PROMPT 1 =
Translate this sentence from the message about requesting the RDF MIME type of an image into Spanish: "here we reach an interesting limit of the intuitiveness of the notion of informational resource."

PROVIDED PASSAGE =
◇ ◇ ◇ ◇
Re: Requesting the RDF MIME type of an image

Hi all,

here we reach an interesting limit of the intuitiveness of the notion of
informational resource.

Le 23/10/2009 17:17, Toby Inkster a écrit :
> On Fri, 2009-10-23 at 15:02 +0100, Mischa Tuffield wrote:
>> Which you can perform content negotiation on, so that if you :  
>> request "Accept:application/rdf+xml" you would get back RDF  
>> and if you request html you would get back an HTML doc, perhaps an
>> html page with the image, and a human readable representation of all
>> of the metadata.  
>> and if you request image/jpeg (or whatever the correct MIME type is
>> for a .jpg file) you would get back the Image itself.   
>> This would allow you to change the file format of your picture if ever
>> need be (i.e. from .jpg to .png for example), keeping the URI of the
>> image constant and neutral to file format.
◇ ◇ ◇ ◇
PROMPT 2 =
Copy out every line of the listing below that contains the word "Любови".

DATA EXTRACTS =
◇ ◇ ◇ ◇
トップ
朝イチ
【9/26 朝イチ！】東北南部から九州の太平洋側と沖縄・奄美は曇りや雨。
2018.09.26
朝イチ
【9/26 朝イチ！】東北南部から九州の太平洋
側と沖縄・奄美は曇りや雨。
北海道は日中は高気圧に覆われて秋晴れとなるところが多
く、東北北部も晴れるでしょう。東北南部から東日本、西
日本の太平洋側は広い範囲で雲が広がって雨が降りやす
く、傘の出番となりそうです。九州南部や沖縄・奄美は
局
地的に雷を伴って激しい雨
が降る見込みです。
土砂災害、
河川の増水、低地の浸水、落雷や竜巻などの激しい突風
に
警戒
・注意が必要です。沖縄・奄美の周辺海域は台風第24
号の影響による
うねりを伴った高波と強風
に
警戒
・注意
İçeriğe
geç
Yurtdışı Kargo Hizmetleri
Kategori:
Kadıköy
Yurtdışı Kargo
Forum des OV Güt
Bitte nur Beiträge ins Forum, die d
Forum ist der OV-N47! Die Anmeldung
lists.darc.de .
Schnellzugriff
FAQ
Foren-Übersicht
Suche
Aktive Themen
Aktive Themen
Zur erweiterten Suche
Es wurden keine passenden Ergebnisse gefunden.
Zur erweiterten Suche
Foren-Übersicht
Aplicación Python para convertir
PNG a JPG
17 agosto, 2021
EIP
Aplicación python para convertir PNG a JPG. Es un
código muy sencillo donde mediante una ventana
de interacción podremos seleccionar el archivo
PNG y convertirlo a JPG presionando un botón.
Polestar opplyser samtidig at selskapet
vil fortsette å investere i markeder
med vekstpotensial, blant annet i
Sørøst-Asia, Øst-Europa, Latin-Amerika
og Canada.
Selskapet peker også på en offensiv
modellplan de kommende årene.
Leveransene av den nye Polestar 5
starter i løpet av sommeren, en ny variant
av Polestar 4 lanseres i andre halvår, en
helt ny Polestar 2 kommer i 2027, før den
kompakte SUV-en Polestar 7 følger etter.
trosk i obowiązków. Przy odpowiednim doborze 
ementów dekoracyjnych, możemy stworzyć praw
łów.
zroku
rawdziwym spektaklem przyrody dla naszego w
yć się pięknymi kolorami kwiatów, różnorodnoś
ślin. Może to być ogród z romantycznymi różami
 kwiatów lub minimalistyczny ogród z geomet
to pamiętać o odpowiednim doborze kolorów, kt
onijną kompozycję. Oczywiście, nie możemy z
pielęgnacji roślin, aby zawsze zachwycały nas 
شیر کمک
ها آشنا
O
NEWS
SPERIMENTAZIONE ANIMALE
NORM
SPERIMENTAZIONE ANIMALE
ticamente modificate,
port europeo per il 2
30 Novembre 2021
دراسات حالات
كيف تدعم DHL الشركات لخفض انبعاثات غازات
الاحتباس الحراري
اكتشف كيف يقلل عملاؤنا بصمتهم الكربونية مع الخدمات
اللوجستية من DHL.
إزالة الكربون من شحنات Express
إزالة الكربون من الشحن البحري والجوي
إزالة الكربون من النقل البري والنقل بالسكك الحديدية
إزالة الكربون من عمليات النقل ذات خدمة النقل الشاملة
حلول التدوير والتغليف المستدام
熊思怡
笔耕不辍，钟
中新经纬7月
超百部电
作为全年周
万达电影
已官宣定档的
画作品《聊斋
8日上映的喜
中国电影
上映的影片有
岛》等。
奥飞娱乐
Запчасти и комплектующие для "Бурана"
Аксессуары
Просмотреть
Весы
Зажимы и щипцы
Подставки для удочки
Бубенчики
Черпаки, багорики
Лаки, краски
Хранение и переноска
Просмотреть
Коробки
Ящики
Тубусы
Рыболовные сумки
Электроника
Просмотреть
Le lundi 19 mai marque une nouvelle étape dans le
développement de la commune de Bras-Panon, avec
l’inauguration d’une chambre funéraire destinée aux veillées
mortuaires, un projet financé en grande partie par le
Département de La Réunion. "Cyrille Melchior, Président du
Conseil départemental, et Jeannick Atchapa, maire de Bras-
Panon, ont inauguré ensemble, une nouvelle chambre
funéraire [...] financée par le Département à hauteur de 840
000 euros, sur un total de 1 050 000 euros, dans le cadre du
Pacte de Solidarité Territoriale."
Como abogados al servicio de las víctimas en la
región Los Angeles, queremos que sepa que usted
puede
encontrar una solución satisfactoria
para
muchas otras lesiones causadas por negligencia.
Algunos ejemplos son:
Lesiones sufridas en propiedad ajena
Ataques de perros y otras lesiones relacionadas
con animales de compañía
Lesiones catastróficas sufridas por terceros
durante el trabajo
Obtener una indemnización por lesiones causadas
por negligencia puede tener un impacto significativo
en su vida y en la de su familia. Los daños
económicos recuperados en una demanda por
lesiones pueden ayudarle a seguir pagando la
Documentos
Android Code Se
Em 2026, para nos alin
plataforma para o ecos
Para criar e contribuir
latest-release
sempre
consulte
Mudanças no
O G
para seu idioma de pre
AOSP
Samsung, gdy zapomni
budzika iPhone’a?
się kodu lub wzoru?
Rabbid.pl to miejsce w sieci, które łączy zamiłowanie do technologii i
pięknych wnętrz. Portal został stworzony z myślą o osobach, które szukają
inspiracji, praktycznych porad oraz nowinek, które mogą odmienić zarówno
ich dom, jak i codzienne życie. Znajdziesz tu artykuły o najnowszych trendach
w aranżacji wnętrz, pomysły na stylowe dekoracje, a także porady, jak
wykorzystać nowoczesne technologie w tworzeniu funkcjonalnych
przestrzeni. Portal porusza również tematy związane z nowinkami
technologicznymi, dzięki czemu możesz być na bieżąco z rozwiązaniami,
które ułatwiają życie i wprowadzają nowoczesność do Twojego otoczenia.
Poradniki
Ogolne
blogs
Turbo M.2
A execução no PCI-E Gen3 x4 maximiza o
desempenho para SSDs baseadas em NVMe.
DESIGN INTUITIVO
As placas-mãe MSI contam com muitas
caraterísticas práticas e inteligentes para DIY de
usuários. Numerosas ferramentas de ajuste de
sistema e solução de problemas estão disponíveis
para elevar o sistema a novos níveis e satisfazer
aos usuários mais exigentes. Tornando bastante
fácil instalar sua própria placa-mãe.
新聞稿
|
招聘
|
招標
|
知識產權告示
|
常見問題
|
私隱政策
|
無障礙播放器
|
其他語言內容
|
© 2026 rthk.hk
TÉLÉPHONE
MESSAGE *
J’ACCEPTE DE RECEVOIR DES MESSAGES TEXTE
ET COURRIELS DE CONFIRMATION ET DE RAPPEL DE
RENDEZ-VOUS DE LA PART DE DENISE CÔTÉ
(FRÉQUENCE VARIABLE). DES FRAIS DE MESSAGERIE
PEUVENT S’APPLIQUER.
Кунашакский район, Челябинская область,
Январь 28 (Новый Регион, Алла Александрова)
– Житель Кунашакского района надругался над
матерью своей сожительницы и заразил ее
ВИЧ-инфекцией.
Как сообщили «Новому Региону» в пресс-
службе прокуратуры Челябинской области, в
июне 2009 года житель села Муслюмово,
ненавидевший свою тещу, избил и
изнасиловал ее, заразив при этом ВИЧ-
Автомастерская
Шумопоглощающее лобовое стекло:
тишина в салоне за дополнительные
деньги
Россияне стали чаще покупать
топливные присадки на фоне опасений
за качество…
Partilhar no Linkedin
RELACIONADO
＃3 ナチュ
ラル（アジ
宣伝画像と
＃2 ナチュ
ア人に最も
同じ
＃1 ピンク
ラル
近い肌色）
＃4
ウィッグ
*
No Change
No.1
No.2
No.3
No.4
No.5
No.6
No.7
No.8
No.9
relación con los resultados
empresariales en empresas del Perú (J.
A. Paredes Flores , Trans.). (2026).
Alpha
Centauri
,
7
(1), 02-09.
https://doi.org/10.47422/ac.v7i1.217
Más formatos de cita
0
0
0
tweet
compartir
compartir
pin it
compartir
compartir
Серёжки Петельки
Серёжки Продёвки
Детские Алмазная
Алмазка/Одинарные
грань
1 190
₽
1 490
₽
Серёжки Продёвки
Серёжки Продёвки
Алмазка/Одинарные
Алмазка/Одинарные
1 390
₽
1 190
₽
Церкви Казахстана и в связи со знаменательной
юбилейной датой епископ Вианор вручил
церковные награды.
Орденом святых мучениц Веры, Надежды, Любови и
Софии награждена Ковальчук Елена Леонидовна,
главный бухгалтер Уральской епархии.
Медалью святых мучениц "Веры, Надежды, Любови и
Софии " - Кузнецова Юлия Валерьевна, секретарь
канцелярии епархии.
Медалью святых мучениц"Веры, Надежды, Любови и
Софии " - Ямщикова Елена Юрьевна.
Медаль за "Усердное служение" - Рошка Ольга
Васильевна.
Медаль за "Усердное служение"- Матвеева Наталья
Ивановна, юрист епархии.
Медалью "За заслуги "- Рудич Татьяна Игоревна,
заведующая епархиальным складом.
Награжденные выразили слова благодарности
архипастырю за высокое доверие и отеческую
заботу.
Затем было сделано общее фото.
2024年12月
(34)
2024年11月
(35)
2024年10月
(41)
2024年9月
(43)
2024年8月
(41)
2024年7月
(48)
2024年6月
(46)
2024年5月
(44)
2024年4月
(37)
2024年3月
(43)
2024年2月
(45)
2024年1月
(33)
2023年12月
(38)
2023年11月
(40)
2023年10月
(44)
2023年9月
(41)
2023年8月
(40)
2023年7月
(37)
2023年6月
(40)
◇ ◇ ◇ ◇
TASK SOLUTION 1 =
aquí llegamos a un límite interesante de la intuitividad de la noción de recurso informacional.

TASK SOLUTION 2 =
Орденом святых мучениц Веры, Надежды, Любови и
Медалью святых мучениц "Веры, Надежды, Любови и
Медалью святых мучениц"Веры, Надежды, Любови и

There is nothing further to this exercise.